- _Enunciado_
Imprima todos os registros abaixo sem alterar nenhuma linha, deixando as imagens de fora da resposta.
====================
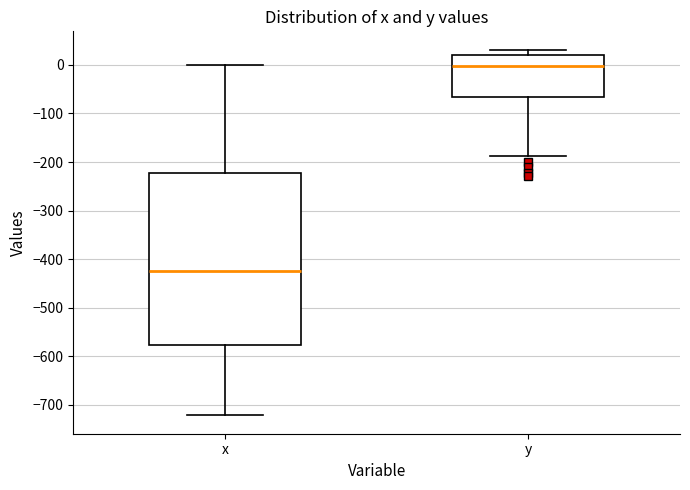

Reading left to right, read every box against the y-axis: the position of its median line, the range the box covers, and the ends of its whiskers. The values are not printed on the chart, so give them approximately, as read against the axis.

x: median -420, box -580 to -220, whiskers -720 to 0
y: median 0, box -70 to 20, whiskers -190 to 30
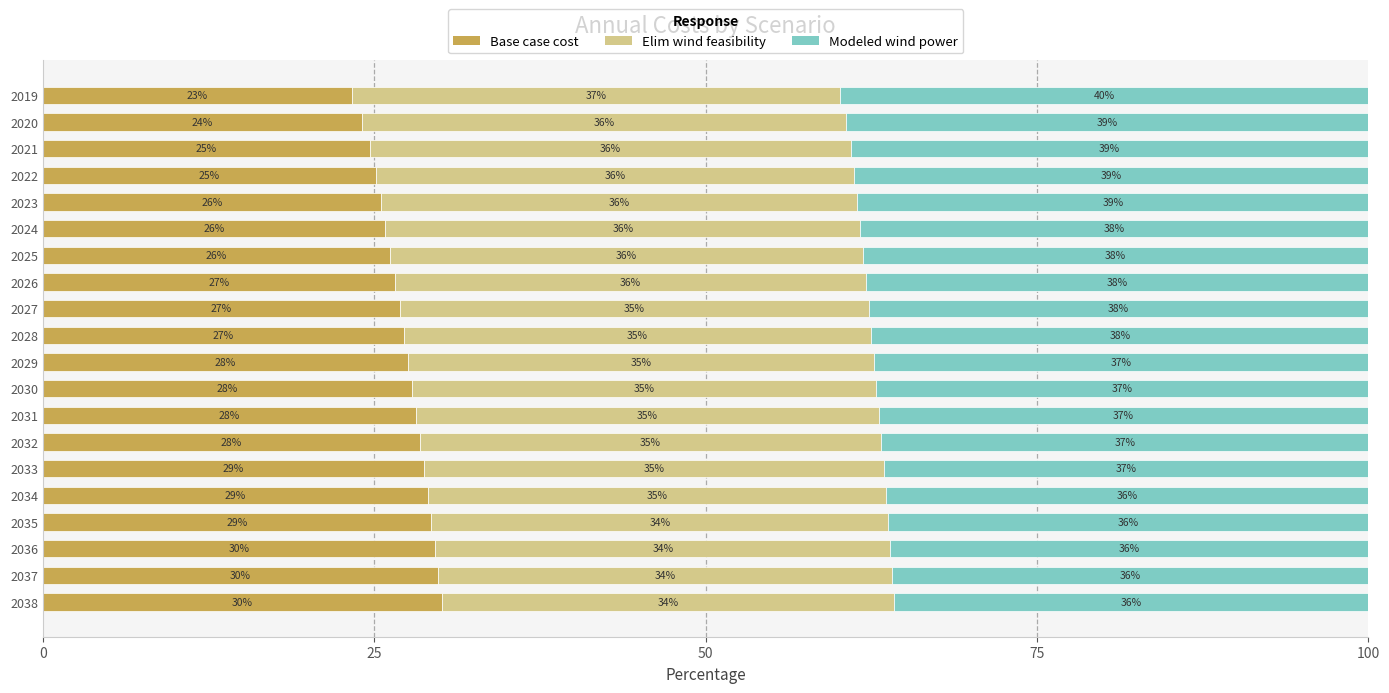

The value of Base case cost at 2025 is 35.3. True or false?

False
====================
- _Resposta final_
Reading left to right, read every box against the y-axis: the position of its median line, the range the box covers, and the ends of its whiskers. The values are not printed on the chart, so give them approximately, as read against the axis.

x: median -420, box -580 to -220, whiskers -720 to 0
y: median 0, box -70 to 20, whiskers -190 to 30

The value of Base case cost at 2025 is 35.3. True or false?

False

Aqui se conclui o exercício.